Extracted page text data
※

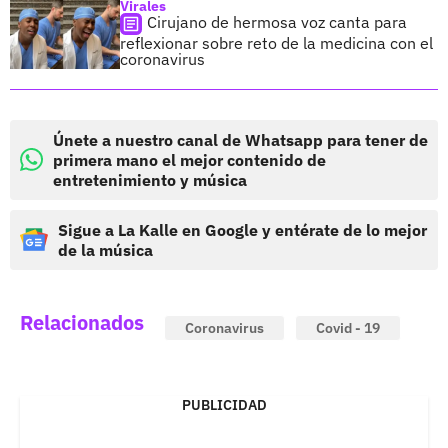
Virales
Cirujano de hermosa voz canta para
reflexionar sobre reto de la medicina con el
coronavirus
Únete a nuestro canal de Whatsapp para tener de
primera mano el mejor contenido de
entretenimiento y música
Sigue a La Kalle en Google y entérate de lo mejor
de la música
Relacionados
Coronavirus
Covid - 19
PUBLICIDAD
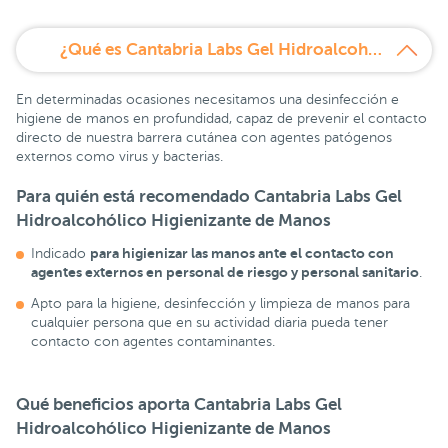
¿Qué es Cantabria Labs Gel Hidroalcohólico Higienizante de Manos 100 ml?
En determinadas ocasiones necesitamos una desinfección e
higiene de manos en profundidad, capaz de prevenir el contacto
directo de nuestra barrera cutánea con agentes patógenos
externos como virus y bacterias.
Para quién está recomendado Cantabria Labs Gel
Hidroalcohólico Higienizante de Manos
para higienizar las manos ante el contacto con
Indicado
agentes externos en personal de riesgo y personal sanitario
.
Apto para la higiene, desinfección y limpieza de manos para
cualquier persona que en su actividad diaria pueda tener
contacto con agentes contaminantes.
Qué beneficios aporta Cantabria Labs Gel
Hidroalcohólico Higienizante de Manos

※

Activity
Begin with the line that has "primera mano el mejor contenido de" and continue to the last line of the entries, printing each line exactly and nothing else; include both ends and skip the pictures.

Solution to this problem
primera mano el mejor contenido de
entretenimiento y música
Sigue a La Kalle en Google y entérate de lo mejor
de la música
Relacionados
Coronavirus
Covid - 19
PUBLICIDAD
¿Qué es Cantabria Labs Gel Hidroalcohólico Higienizante de Manos 100 ml?
En determinadas ocasiones necesitamos una desinfección e
higiene de manos en profundidad, capaz de prevenir el contacto
directo de nuestra barrera cutánea con agentes patógenos
externos como virus y bacterias.
Para quién está recomendado Cantabria Labs Gel
Hidroalcohólico Higienizante de Manos
para higienizar las manos ante el contacto con
Indicado
agentes externos en personal de riesgo y personal sanitario
.
Apto para la higiene, desinfección y limpieza de manos para
cualquier persona que en su actividad diaria pueda tener
contacto con agentes contaminantes.
Qué beneficios aporta Cantabria Labs Gel
Hidroalcohólico Higienizante de Manos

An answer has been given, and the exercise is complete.